■ Tugas Tertulis ■
1. Tuliskan ulang kata demi kata bagian teks tentang jatuhnya pesawat Lion Air JT 610, mulai dari "Adalah Andri Wiranofa, Koordinator" dan berakhir pada "Jakarta, Basuki Tjahaja Purnama alias Ahok.".
2. Tentukan apakah tiap pernyataan berikut sesuai dengan teks tentang jatuhnya pesawat Lion Air JT 610. Jawab ya atau tidak, disertai kutipan persis dari teks yang menjadi penentunya.
(a) Andri Wiranofa adalah Koordinator pada Kejaksaan Tinggi Bangka Belitung.
(b) Berita di Tribun Jakarta itu terbit pada hari Rabu.
(c) Jaksa penuntut umum dalam kasus penistaan agama yang menyeret Ahok berjumlah 15 orang.
3. Lanjutkan teks tentang jatuhnya pesawat Lion Air JT 610 dari titik teks itu terhenti.

Mohon tunggu...
Agustinus Wahyono
Agustinus Wahyono Mohon Tunggu... Arsitek - Penganggur

Warga Balikpapan, Kaltim sejak 2009; asalnya Kampung Sri Pemandang Atas, Sungailiat, Bangka, Babel, dan pernah belasan tahun tinggal di Yogyakarta (Pengok/Langensari, dan Babarsari). Buku tunggalnya, salah satunya adalah "Belum Banyak Berbuat Apa untuk Indonesia" (2018) yang berisi artikel non-fiksi dan berstempel "Artikel Utama" di Kompasiana. Posel : agustinuswahyono@yahoo.com

Selanjutnya

Tutup

Humaniora Pilihan

Keadilan dari Musibah

31 Oktober 2018   19:26 Diperbarui: 31 Oktober 2018   21:01 445
+
Laporkan Konten
Laporkan Akun
Kompasiana adalah platform blog. Konten ini menjadi tanggung jawab bloger dan tidak mewakili pandangan redaksi Kompas.
Lihat foto
Humaniora. Sumber ilustrasi: PEXELS/San Fermin Pamplona

Sebagian kalangan tersenyum sinis ketika jatuhnya pesawat Lion Air JT 610 berikut seorang jaksa penuntut umum dalam kasus penistaan agama-Basuki Tjahaja Purnama alias Ahok. Sebagian dari kalangan itu pun berkata, "Keadilan lebih perih!"

Terkait dengan senyum sinis mereka adalah sebuah berita yang langsung populer dengan huruf kapital. "TERPOPULER Seorang Penumpang Lion Air JT610 Adalah Jaksa yang Tangani Kasus Ahok", begitulah judulnya di Tribun Jakarta, Selasa, 30/10.

Adalah Andri Wiranofa, Koordinator pada Kejaksaan Tinggi Bangka Belitung. Sebelum menjadi korban jatuhnya pesawat Lion Air, Andi merupakan seorang di antara 13 Jaksa Penuntut Umum dalam kasus penistaan agama yang menyeret mantan Gubernur DKI Jakarta, Basuki Tjahaja Purnama alias Ahok.

■ Data Tersimpan ■

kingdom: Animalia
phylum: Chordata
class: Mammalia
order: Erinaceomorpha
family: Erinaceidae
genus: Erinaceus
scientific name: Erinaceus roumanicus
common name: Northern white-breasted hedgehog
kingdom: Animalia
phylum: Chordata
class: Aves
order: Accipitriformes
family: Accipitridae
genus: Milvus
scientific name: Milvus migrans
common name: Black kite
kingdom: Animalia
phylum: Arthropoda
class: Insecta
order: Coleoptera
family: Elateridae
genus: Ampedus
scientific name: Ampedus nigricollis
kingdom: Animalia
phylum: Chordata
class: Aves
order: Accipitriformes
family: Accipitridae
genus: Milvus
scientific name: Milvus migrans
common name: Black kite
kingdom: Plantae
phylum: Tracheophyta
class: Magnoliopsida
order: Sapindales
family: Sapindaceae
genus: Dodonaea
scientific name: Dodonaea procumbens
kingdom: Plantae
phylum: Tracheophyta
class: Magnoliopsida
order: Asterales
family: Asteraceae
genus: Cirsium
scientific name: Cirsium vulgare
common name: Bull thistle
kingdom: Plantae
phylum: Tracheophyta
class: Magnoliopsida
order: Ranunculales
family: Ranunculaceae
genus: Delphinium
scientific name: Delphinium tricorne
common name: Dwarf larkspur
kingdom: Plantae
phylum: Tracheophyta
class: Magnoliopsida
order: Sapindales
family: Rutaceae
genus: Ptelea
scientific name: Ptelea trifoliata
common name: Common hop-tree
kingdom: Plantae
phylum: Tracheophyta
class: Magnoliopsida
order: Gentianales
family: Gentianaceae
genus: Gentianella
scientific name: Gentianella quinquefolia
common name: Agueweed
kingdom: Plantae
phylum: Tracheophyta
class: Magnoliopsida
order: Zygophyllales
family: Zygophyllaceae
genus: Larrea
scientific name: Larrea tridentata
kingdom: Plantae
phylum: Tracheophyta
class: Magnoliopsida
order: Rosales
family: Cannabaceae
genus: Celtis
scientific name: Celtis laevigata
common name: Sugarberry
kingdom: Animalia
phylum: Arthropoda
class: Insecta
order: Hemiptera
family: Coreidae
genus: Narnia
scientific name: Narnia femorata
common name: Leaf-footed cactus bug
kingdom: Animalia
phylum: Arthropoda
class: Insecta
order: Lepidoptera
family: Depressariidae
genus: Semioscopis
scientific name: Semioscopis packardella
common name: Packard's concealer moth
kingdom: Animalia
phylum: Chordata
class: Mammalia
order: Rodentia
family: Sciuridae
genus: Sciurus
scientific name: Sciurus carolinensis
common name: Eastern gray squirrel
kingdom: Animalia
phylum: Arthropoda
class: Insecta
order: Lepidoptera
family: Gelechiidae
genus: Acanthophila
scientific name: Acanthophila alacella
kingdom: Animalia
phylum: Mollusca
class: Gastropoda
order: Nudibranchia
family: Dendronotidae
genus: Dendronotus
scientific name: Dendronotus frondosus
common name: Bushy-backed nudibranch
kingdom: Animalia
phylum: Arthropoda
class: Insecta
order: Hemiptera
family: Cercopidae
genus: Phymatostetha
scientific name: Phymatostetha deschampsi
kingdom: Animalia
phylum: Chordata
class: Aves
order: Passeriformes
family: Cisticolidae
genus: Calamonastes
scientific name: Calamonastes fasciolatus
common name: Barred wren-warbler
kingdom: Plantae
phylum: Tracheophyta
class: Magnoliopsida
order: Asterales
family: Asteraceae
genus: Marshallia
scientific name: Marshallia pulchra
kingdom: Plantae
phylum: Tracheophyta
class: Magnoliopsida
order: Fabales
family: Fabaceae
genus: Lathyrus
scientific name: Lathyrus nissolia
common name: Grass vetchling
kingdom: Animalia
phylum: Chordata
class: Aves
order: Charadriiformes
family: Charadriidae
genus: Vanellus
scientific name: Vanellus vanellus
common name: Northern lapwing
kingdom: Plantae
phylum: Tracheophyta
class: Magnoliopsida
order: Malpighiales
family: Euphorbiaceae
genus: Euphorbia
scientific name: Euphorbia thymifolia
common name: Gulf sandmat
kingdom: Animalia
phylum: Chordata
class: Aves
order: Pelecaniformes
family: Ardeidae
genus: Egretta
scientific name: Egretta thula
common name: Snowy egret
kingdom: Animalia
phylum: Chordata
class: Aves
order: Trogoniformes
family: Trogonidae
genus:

■ Jawaban Berurutan ■
1.
Adalah Andri Wiranofa, Koordinator pada Kejaksaan Tinggi Bangka Belitung. Sebelum menjadi korban jatuhnya pesawat Lion Air, Andi merupakan seorang di antara 13 Jaksa Penuntut Umum dalam kasus penistaan agama yang menyeret mantan Gubernur DKI Jakarta, Basuki Tjahaja Purnama alias Ahok.

2.
(a) Ya: "Adalah Andri Wiranofa, Koordinator pada Kejaksaan Tinggi Bangka Belitung."
(b) Tidak: "begitulah judulnya di Tribun Jakarta, Selasa, 30/10."
(c) Tidak: "seorang di antara 13 Jaksa Penuntut Umum"

3.
Dalam musibah penerbangan Jakarta-Pangkalpinang itu Andi bersama istrinya. Tidak seperti biasanya sang istri ikut dalam penerbangan dengannya. "Dua-duanya sekaligus," kecam satu-dua orang.

Keadilan lebih perih. Sungguh perkataan-kecaman yang justru lebih perih. Tidak berbeda dengan komentar perih lainnya terhadap korban bencana alam, misalnya gempa Lombok dan gempa Palu, dengan membawa-bawa "pengadilan" (baca: hukuman) Sang Maha Pencipta.

Sepakat atau tidak, kebencian atau ketidaksukaan terhadap seseorang bahkan sentimenisme politis berpotensi menggerus rasa empati-perikemanusiaan orang bahkan sekelompok orang lainnya. Seseorang yang tidak disukai, dan kemudian menjadi korban suatu peristiwa tragis, malah ditaburi duri-duri mawar.

Miris nan ironis. Itulah yang melingkupi pergaulan sebagian masyarakat Indonesia yang dilanda "mabuk agama" kronis. Semakin tinggi pengetahuan-pemahaman tentang Tuhan, dan semakin tinggi penghargaan kepada Tuhan, tetapi semakin rendah penghargaan terhadap nilai-nilai kemanusiaan, bahkan sebagian sudah tidak memiliki perikemanusiaan.

"Mabuk agama" memang cenderung seolah menampilkan suatu sosok berderajat kemanusiaan "mendekati" Tuhan dengan gerak-gerik dan ucapan penuh ayat suci. Sebentar-sebentar nama Tuhan disandingkan dalam deretan perkataan. Tetapi begitu suatu musibah terjadi pada diri orang bahkan banyak orang, seketika "pemabuk agama" mendakwanya sebagai hukuman Tuhan.

"Mabuk agama", sebenarnya, paling berbahaya daripada mabuk lainnya. Merasa diri dekat dengan Tuhan sekaligus justru menjauhkan dirinya dari realitas kemanusiaan beserta lingkungannya. Lupa daratan, begitulah kira-kira.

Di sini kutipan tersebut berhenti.